Even if Union approves it tomorrow, The transparency of time will have to wait a year after the exit in the Spanish market, due to commercial rules established by publishers, so that around 3,000 or 4,000 copies, a figure usual for the Cuban editions of Padura, would circulate in early 2019, to mitigate – impossible to calm it with that amount – the thirst of the Koranic readers for their literature.
The best that readers of these encounters enjoy are the interventions of Padura, when he thinks about topics that underlie or are in the shoes of his books, such as that of friendship, that Mario Conde insistently treees and that his creator crumbles for his faithful audience.

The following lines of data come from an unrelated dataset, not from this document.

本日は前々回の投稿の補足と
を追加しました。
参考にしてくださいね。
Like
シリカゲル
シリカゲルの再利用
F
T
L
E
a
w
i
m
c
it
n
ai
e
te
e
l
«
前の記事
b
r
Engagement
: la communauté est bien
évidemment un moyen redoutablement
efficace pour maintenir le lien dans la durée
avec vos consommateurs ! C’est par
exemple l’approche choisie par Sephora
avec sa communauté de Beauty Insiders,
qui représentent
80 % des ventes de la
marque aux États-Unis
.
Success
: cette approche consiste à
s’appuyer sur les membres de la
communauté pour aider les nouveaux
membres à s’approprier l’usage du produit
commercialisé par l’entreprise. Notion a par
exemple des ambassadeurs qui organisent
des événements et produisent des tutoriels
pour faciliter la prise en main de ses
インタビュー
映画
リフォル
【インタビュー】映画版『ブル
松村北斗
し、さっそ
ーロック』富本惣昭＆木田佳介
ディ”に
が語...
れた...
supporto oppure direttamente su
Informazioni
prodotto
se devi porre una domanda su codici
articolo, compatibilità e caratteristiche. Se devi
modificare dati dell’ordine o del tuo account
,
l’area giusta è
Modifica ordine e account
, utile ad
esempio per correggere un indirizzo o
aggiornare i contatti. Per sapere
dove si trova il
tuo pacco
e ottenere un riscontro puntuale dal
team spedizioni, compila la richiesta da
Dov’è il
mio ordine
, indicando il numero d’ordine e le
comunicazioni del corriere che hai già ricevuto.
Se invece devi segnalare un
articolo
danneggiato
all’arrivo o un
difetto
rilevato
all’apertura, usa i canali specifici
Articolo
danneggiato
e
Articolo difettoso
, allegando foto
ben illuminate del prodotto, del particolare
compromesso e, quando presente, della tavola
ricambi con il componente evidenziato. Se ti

“Hemingway once said that as the writer advances in his career he is being left alone. The time required by the craft of literature, and at the moment the craft of promotion, which is part of the literary exercise but which is independent, robs me of an enormous amount of time that I cannot devote to more personal matters. And that’s why I have a relationship with many of my friends that is curiously more intense with those outside Cuba because when I’m out of Cuba those friends come to see me and I’m going to look for them and those who are in Cuba are always there and see each other sometimes.
“One of those friends, who lives outside, recently told me something very important to me: ‘You don’t know to what extent for us, that we’ve been your friends all our lives, knowing that you’re there, that you’re still in the same place, is an important reference for us.’
“And it is that life, Padura clarifies, has been very complicated for our generation, that has lived a life in which practically all things have happened to us, without being asked for permission to pass us by. And for these friends, knowing that there is that benchmark, in the same place, in the same house, making a memory rescue, is important. It’s very important to me, but I didn’t have the dimension of how important it is to them.
“In the case of Count, Padura concludes, his relationship with this group of friends has not only a human dimension, it also has a dramatic dimension because through the encounter with these friends, we know how Count thinks, how friends think, talk about what is happening in count’s investigations, and serves me to reveal information and moods.”

These quotes, on the other hand, reveal the moods of his readers, the temperature of the link between reader and writer, established on a loyalty that strengthens with the ability to wait, wait, to wait for Leonardo Padura’s next novel to finally come out of print. Ω

Be the first to comment

Leave a Reply

Your email address will not be published.